→ Instruction
Output all of the material beneath this line exactly as it is.

→ Listed records
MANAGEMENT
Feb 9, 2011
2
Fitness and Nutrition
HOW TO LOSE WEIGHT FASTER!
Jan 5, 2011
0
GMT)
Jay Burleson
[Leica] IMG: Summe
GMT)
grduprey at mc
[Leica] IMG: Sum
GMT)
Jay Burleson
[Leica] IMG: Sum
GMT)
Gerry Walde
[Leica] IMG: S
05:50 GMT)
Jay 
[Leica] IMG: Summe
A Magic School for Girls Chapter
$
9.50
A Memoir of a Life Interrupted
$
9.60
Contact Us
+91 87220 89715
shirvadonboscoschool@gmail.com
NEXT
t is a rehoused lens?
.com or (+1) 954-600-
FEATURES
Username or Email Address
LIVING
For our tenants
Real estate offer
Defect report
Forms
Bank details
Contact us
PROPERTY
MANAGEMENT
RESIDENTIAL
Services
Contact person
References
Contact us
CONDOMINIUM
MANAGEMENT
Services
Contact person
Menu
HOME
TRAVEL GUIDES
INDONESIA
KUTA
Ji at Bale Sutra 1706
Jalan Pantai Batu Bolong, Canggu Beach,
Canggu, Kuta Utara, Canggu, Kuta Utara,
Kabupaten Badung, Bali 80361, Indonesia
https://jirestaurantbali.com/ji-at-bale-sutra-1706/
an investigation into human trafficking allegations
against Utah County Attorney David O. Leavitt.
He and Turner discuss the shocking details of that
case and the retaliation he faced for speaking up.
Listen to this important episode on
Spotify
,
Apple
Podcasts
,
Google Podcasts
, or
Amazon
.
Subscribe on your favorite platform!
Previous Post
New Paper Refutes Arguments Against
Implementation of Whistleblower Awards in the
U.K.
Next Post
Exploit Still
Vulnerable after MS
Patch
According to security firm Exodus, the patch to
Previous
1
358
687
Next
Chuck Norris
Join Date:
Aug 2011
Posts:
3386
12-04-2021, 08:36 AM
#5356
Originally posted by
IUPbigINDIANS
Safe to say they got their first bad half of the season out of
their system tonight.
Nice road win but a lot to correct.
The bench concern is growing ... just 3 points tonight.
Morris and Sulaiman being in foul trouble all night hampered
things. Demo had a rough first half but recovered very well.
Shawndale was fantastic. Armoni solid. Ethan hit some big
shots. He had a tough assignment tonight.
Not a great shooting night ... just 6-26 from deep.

→ Result
MANAGEMENT
Feb 9, 2011
2
Fitness and Nutrition
HOW TO LOSE WEIGHT FASTER!
Jan 5, 2011
0
GMT)
Jay Burleson
[Leica] IMG: Summe
GMT)
grduprey at mc
[Leica] IMG: Sum
GMT)
Jay Burleson
[Leica] IMG: Sum
GMT)
Gerry Walde
[Leica] IMG: S
05:50 GMT)
Jay 
[Leica] IMG: Summe
A Magic School for Girls Chapter
$
9.50
A Memoir of a Life Interrupted
$
9.60
Contact Us
+91 87220 89715
shirvadonboscoschool@gmail.com
NEXT
t is a rehoused lens?
.com or (+1) 954-600-
FEATURES
Username or Email Address
LIVING
For our tenants
Real estate offer
Defect report
Forms
Bank details
Contact us
PROPERTY
MANAGEMENT
RESIDENTIAL
Services
Contact person
References
Contact us
CONDOMINIUM
MANAGEMENT
Services
Contact person
Menu
HOME
TRAVEL GUIDES
INDONESIA
KUTA
Ji at Bale Sutra 1706
Jalan Pantai Batu Bolong, Canggu Beach,
Canggu, Kuta Utara, Canggu, Kuta Utara,
Kabupaten Badung, Bali 80361, Indonesia
https://jirestaurantbali.com/ji-at-bale-sutra-1706/
an investigation into human trafficking allegations
against Utah County Attorney David O. Leavitt.
He and Turner discuss the shocking details of that
case and the retaliation he faced for speaking up.
Listen to this important episode on
Spotify
,
Apple
Podcasts
,
Google Podcasts
, or
Amazon
.
Subscribe on your favorite platform!
Previous Post
New Paper Refutes Arguments Against
Implementation of Whistleblower Awards in the
U.K.
Next Post
Exploit Still
Vulnerable after MS
Patch
According to security firm Exodus, the patch to
Previous
1
358
687
Next
Chuck Norris
Join Date:
Aug 2011
Posts:
3386
12-04-2021, 08:36 AM
#5356
Originally posted by
IUPbigINDIANS
Safe to say they got their first bad half of the season out of
their system tonight.
Nice road win but a lot to correct.
The bench concern is growing ... just 3 points tonight.
Morris and Sulaiman being in foul trouble all night hampered
things. Demo had a rough first half but recovered very well.
Shawndale was fantastic. Armoni solid. Ethan hit some big
shots. He had a tough assignment tonight.
Not a great shooting night ... just 6-26 from deep.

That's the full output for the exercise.